Study text below:

Exhibit 99.2
CHARLES RIVER ASSOCIATES (CRA)
THIRD QUARTER FISCAL YEAR 2010
EARNINGS ANNOUNCEMENT
PREPARED CFO REMARKS
September 30, 2010
CRA is providing a copy of prepared remarks by CFO Wayne Mackie in combination with its third-quarter fiscal 2010 earnings press release. These remarks are offered to provide the investment community with additional information on CRA’s financial results prior to the start of the conference call. As previously announced, the conference call will begin today, September 30, 2010 at 9:00 am ET. These prepared remarks will not be read on the call.
Revenue
In today’s press release, we reported Q3 of fiscal 2010 GAAP revenue of $84.6 million compared with $89.3 million for Q3 of fiscal 2009. Our GAAP revenue in Q3 of fiscal 2010 included $2.2 million from NeuCo compared with $2.9 million in Q3 last year. Excluding this revenue from both periods, non-GAAP revenue was $82.4 million during the third quarter of fiscal 2010, a 4.5% decrease from $86.3 million in Q3 of fiscal 2009.

End of Study text.

-- Work instruction --
Write out the passage of the CFO remarks between "Exhibit 99.2" and "on the call.", inclusive.

Information shown below:

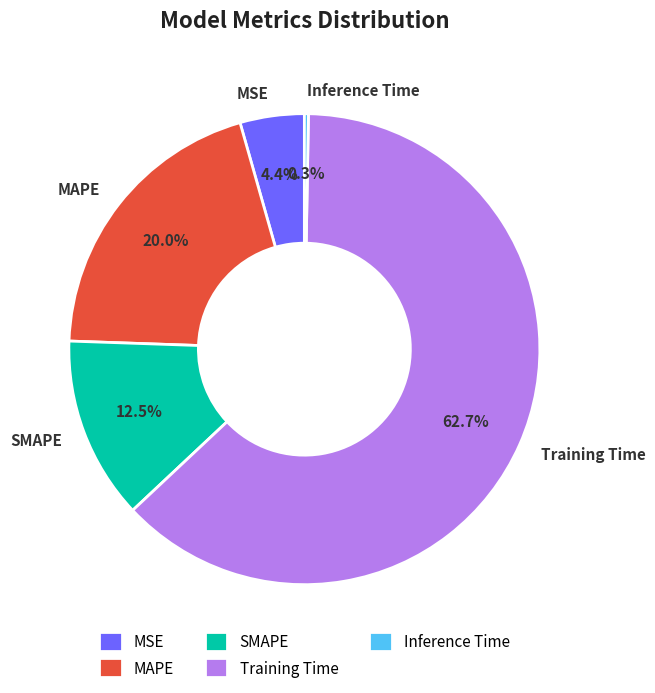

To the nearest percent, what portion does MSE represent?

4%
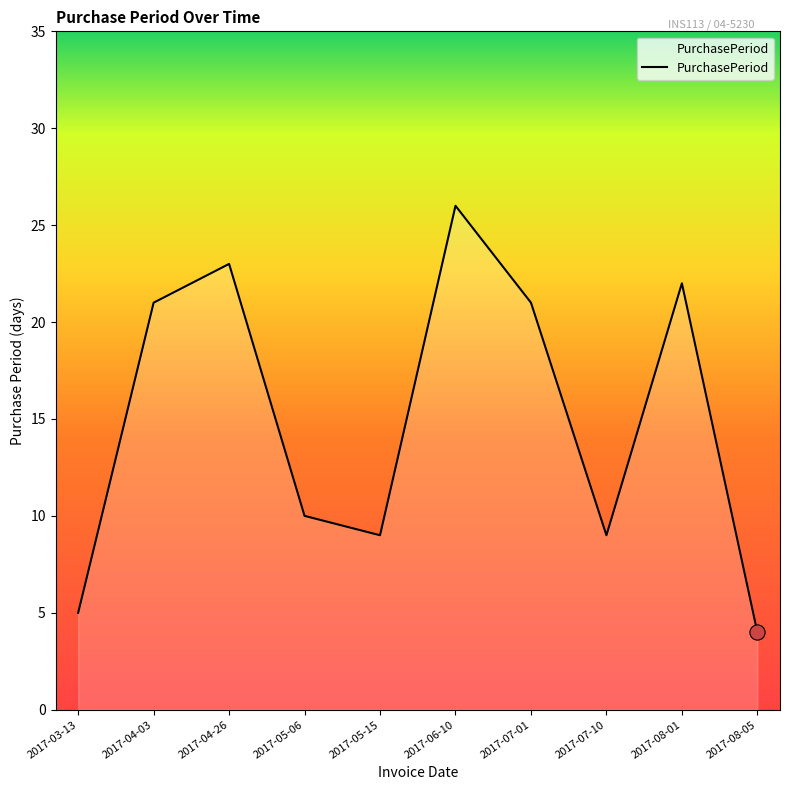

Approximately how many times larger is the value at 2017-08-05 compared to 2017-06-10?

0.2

End of Information shown.
Information shown below:

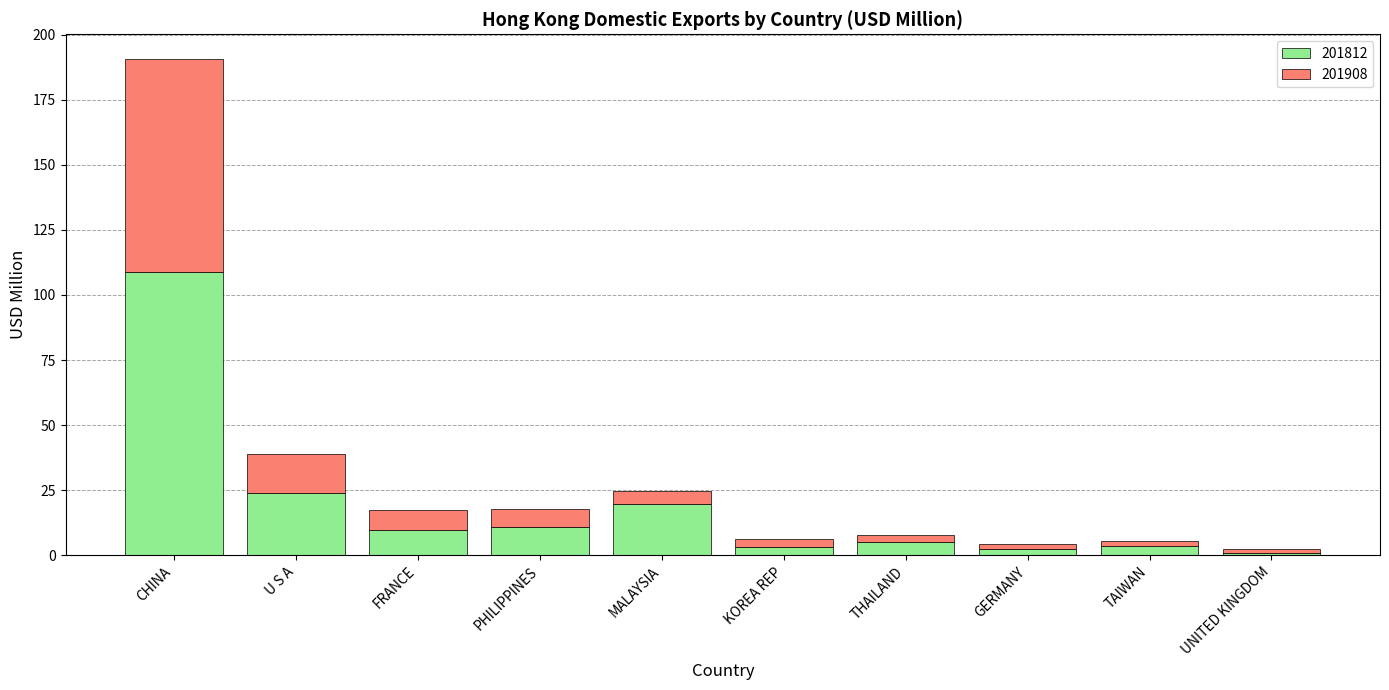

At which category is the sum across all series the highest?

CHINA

End of Information shown.

-- Task response --
Exhibit 99.2
CHARLES RIVER ASSOCIATES (CRA)
THIRD QUARTER FISCAL YEAR 2010
EARNINGS ANNOUNCEMENT
PREPARED CFO REMARKS
September 30, 2010
CRA is providing a copy of prepared remarks by CFO Wayne Mackie in combination with its third-quarter fiscal 2010 earnings press release. These remarks are offered to provide the investment community with additional information on CRA’s financial results prior to the start of the conference call. As previously announced, the conference call will begin today, September 30, 2010 at 9:00 am ET. These prepared remarks will not be read on the call.